Ketogenesis helped fuel the enlargement of the human brain during its evolution. It was previously proposed that ketogenesis is key to the evolution and viability of bigger brains in general. However, the loss of HMGCS2 (and consequently this ability) in three large-brained mammalian lineages (cetaceans, elephants-mastodons, Old World fruit bats) shows otherwise. Out of the three lineages, only fruit bats have the expected sensitivity to starvation; the other two have found alternative ways to fuel the body during starvation.

==Ketosis and ketoacidosis==
In normal individuals, there is a constant production of ketone bodies by the liver and their utilization by extrahepatic tissues. The concentration of ketone bodies in blood is maintained around 1 mg/dL. Their excretion in urine is very low and undetectable by routine urine tests (Rothera's test).

When the rate of synthesis of ketone bodies exceeds the rate of utilization, their concentration in blood increases; this is known as ketonemia.
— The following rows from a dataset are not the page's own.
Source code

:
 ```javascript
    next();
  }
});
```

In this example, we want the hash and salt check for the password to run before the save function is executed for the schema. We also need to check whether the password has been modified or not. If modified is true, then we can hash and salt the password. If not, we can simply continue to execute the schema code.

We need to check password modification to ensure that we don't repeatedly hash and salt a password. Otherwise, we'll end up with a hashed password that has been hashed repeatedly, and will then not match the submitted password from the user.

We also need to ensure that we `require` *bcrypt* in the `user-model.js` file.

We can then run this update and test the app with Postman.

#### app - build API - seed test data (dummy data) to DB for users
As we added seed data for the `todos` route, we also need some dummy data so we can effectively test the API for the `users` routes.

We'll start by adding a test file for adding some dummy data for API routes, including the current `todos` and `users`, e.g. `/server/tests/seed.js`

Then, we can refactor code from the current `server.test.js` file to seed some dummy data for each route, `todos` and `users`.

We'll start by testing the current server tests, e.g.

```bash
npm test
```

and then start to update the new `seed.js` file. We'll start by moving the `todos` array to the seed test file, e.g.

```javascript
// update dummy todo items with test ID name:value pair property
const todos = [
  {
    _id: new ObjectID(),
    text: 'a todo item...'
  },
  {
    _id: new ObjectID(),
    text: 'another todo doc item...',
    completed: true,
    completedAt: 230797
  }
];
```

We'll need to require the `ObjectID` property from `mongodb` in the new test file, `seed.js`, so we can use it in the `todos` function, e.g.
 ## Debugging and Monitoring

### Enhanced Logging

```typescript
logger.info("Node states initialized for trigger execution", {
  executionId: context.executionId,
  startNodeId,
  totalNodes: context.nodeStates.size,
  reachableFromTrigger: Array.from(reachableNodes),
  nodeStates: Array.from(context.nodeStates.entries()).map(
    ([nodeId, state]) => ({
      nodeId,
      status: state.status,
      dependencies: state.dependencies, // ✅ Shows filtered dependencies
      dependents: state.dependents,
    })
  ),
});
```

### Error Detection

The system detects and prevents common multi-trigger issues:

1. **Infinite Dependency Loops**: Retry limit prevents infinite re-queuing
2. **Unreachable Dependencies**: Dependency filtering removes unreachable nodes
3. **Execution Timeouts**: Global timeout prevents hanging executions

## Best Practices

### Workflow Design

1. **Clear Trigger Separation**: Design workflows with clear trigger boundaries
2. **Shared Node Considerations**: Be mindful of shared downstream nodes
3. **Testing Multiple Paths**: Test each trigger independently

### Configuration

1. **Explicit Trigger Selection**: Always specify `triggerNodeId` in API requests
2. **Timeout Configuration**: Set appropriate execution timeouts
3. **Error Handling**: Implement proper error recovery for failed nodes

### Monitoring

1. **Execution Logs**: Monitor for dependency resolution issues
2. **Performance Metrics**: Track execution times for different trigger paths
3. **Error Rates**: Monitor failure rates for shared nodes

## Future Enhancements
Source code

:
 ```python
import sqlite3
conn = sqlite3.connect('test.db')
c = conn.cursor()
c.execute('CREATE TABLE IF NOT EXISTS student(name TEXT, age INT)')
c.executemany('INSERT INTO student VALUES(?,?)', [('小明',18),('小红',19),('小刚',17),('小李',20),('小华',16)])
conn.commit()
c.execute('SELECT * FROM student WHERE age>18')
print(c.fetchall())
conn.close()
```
This is followed by ketonuria – excretion of ketone bodies in urine. The overall picture of ketonemia and ketonuria is commonly referred to as ketosis. The smell of acetoacetate and/or acetone in breath is a common feature in ketosis.

When a type 1 diabetic suffers acute biological stress (infection, heart attack, or physical trauma) or fails to administer enough insulin, they may enter the pathological state of diabetic ketoacidosis. Under these circumstances, the low or absent insulin levels in the blood, combined with the inappropriately high glucagon concentrations, induce the liver to produce glucose at an inappropriately increased rate, causing acetyl-CoA resulting from the beta-oxidation of fatty acids, to be converted into ketone bodies. The resulting very high levels of ketone bodies lower the pH of the blood plasma, which reflexively triggers the kidneys to excrete urine with very high acid levels. The high levels of glucose and ketones in the blood also spill passively into the urine (due to the inability of the renal tubules to reabsorb glucose and ketones from the tubular fluid, being overwhelmed by the high volumes of these substances being filtered into the tubular fluid). The resulting osmotic diuresis of glucose causes the removal of water and electrolytes from the blood resulting in potentially fatal dehydration.

Individuals who follow a low-carbohydrate diet will also develop ketosis. This induced ketosis is sometimes called nutritional ketosis, but the level of ketone body concentrations are on the order of 0.5–5 mM whereas the pathological ketoacidosis is 15–25 mM.

The process of ketosis has been studied for its effects in improving the cognitive symptoms of neurodegenerative diseases including Alzheimer's disease. Clinical trials have also looked to ketosis in children for Angelman syndrome.